Optimierter Mega-Coaster im Vergnügungspark

Mobile Messdatenerfassung im Einsatz

Was muss eine Achterbahn aushalten? Um diese Frage zu beantworten, sind Wissenschaftler des Fraunhofer LBF bis nach China gereist, in den In- und Outdoor-Vergnügungspark Romon World. Dort erreicht die Achterbahn »X-Train« des Herstellers Maurer Söhne aus München die höchsten g-Kräfte ihrer Klasse.

Kombinierter In- und Outdoor-Vergnügungspark Romon World im chinesischen Ningbo.  Foto: maurer.eu

Kombinierter In- und Outdoor-Vergnügungspark Romon World im chinesischen Ningbo. Foto: maurer.eu

Allein die Eckdaten sind atemberaubend: Der »X-Train« wird nicht klassisch per Aufzug, sondern von einem 3000 Kilowatt starken elektrischen Linearmotor angetrieben. Der beschleunigt den etwa 12 Tonnen schweren Achterbahnzug aus dem Stand heraus in wenigen Sekunden auf rund 80 Stundenkilometer. Dieser sogenannte Mega-Coaster bietet bis zu 24 Plätze pro Zug. Er wird bis zu 130 Stundenkilometer schnell und erreicht die höchsten g-Kräfte in seiner Klasse. Die Achterbahn ist rund 450 Meter lang und erreicht eine maximale Höhe von 30 Metern.

Die Wissenschaftler des Fraunhofer-Institut für Betriebsfestigkeit und Systemzuverlässigkeit LBF haben den »X-Train« in der chinesischen Hafenstadt Ningbo genau unter die Lupe genommen, bevor dort der kombinierte In- und Outdoor-Vergnügungspark Romon World eröffnet wurde. Das erbrachte wertvolle Daten für künftige Produktentwicklungen, um diese weiter zu optimieren und eine leichtere Bauweise zu realisieren.

Der Münchener Achterbahnhersteller Maurer Söhne wurde dabei von uns mit allen Untersuchungen und Analysen komplett aus einer Hand unterstützt und beraten. Dazu gehörte die Planung, der Versand der Ausrüstung, die Instrumentierung und die Durchführung der Messungen inklusive der Datenaufbereitung.

Achterbahn unter der Lupe: Mobile Messdatenerfassung im Einsatz.  Foto: Fraunhofer LBF.

Achterbahn unter der Lupe: Mobile Messdatenerfassung im Einsatz. Foto: Fraunhofer LBF.

Im Vergnügungspark wurde der Achterbahnzug dann mit Radlastsensoren ausgerüstet. Während die Bahn im Betrieb war, ermittelten wir die auftretenden Radkräfte und erfassten mit Hilfe von Dehnungsmessstreifen die lokalen Dehnungen. Mit den Messdaten bestimmten wir synchron die genaue Position des Zuges auf der Bahn. Darüber hinaus wurden Beschleunigungen, Geschwindigkeiten und Wege gemessen.

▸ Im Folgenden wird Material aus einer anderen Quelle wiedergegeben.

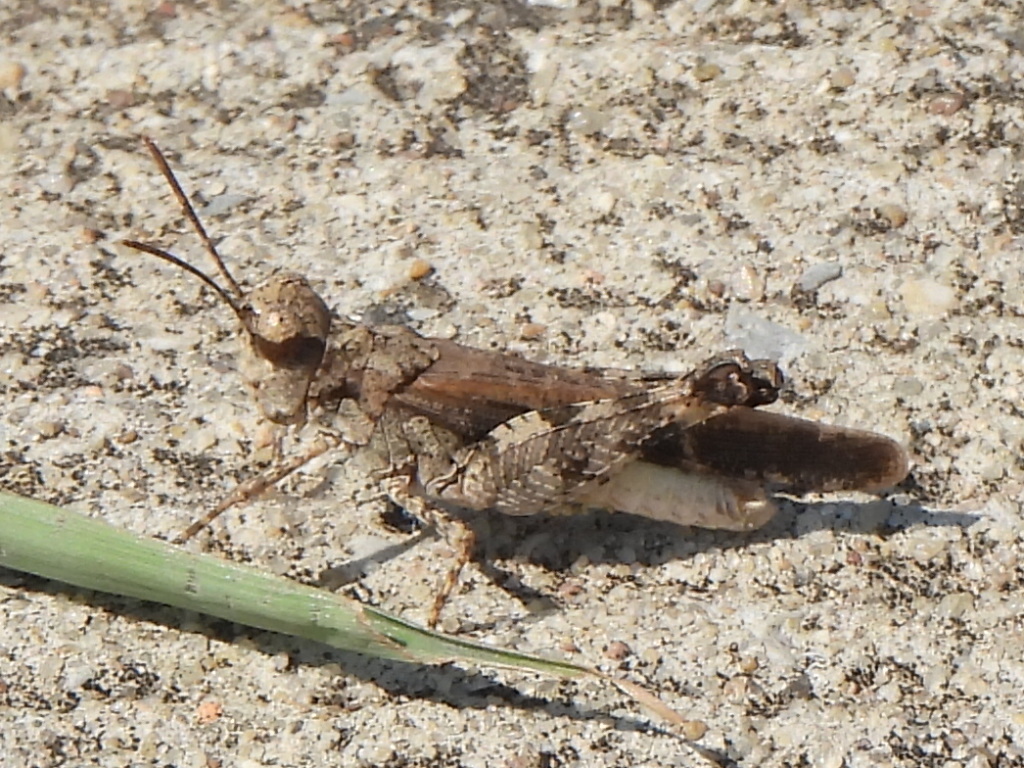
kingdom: Animalia
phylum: Arthropoda
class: Insecta
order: Orthoptera
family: Acrididae
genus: Nebulatettix
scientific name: Nebulatettix subgracilis
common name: Southwestern dusky grasshopper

Das Besondere war hier die Arbeit am »lebendigen« Objekt: Mit den von uns im realen Einsatz gewonnenen und anschließend interpretierten Messdaten kann der Achterbahnhersteller seine berechneten Bauteilbeanspruchungen bei der Auslegung mit den tatsächlich gemessenen Beanspruchungen im Betrieb abgleichen. Das hilft ihm, seine Modelle zu optimieren und zu verfeinern. Darüber hinaus verfügt der Hersteller nun über den Nachweis der betriebsfesten Auslegung der Struktur. Da er detailliert über die Systembeanspruchung informiert ist, kann der Hersteller zukünftige Achterbahnzüge weiter optimieren und eine leichtere Bauweise realisieren.

Neben diesen Betriebsmessungen am Objekt können bieten wir auch Prüfstandversuche und Bauteiloptimierungen oder erstellen Simulationsmodelle. Damit ist der gesamte Produktzyklus aus einer Hand abgedeckt.